For Treating Disabled People Like Human Beings
Periodically, memes and news stories about able-bodied people befriending, helping, and even inviting people with disabilities to prom swirl on social media. To many, these stories are heartwarming and may even “replenish one’s faith in mankind.” Undoubtedly, hearing about these events is more pleasant than hearing about bombings, robberies, or murders, however, these stories also belittle disabled people. The world needs to wake up and understand that disabled people are human beings, and therefore, have no less value than their able-bodied peers.
Many articles write “Girl takes friend in wheelchair to prom,” and the comments section is spilling over with positive responses like “What a sweet girl,” or “What a lucky boy,” and what these commenters fail to notice is that they are promoting the stigma against disabilities in society. If an able-bodied girl asked her able-bodied friend to prom, people would not praise her for making her friend feel special; instead, they would just think that two friends are attending prom together. Noone would think the girl was missing the chance of having a “real” date to go with a friend. Disabled people deserve the same courtesy. Yes, like able-bodies, most people with disabilities want to attend prom, but that does not mean their date is sacrificing to go to prom with them. Befriending or dating a disabled person does not mean lowering one’s standards. People with disabilities are just people; they can be kind, cruel, sarcastic, intelligent, unworldly, wise, or uplifting. A wheelchair, crutch, walker, or communication device does not lessen a person’s worth; the individual has worth based upon character traits.

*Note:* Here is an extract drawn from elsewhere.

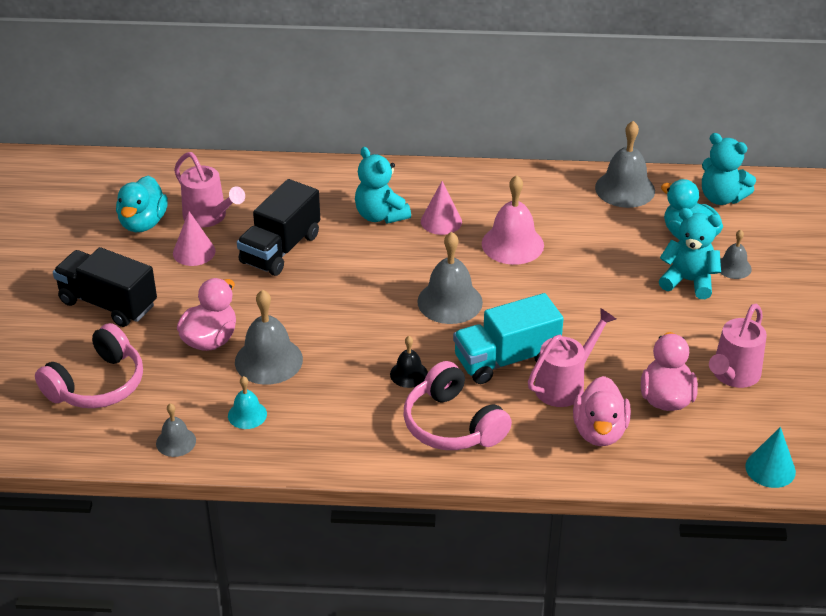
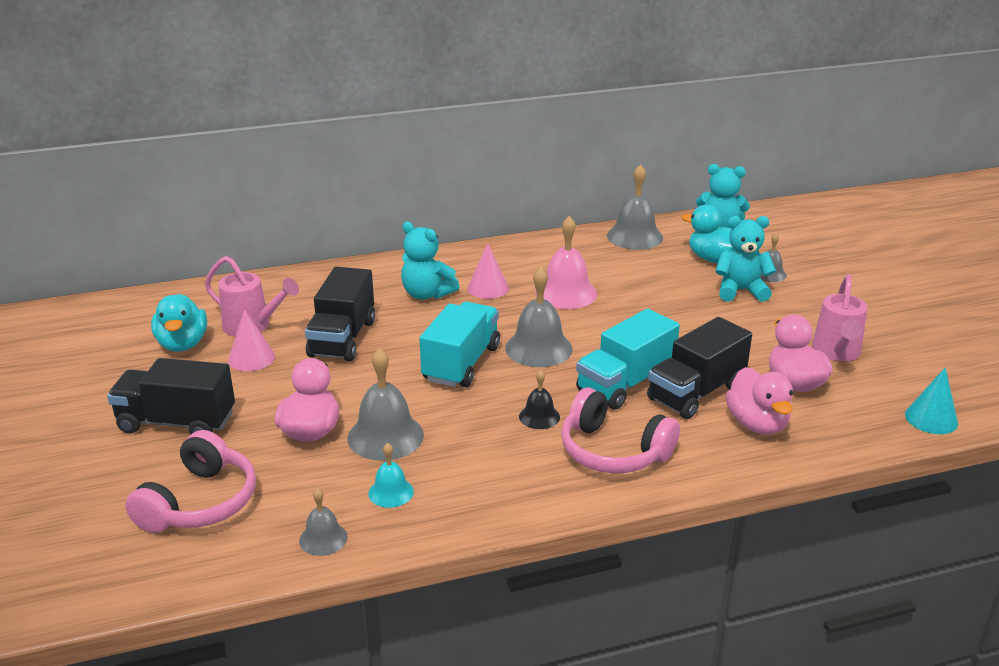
camera: 20 degrees left, 10 degrees down
pink watering can [528,308,616,407] -> black truck [647,317,752,419]
none -> turquoise truck [420,302,500,387]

A meme is also floating around the internet reading “If [your] spouse became disabled…would you still be with them?”. This implies that most people would not want to be married to a disabled person. The old cliché “love is blind” has retired because apparently physical ability is a defining trait of a person. Staying with a person who is paralyzed is considered “noble” in this society.
It is time that people saw discrimination against disabled people the same way they view discrimination against women, black people, hispanic people, and people from the LGBT community–awful. No one deserves to be dehumanized based upon a trait that is out of his control. The quality of a person is not confined to his body, but to his character, strength, wisdom, and passion.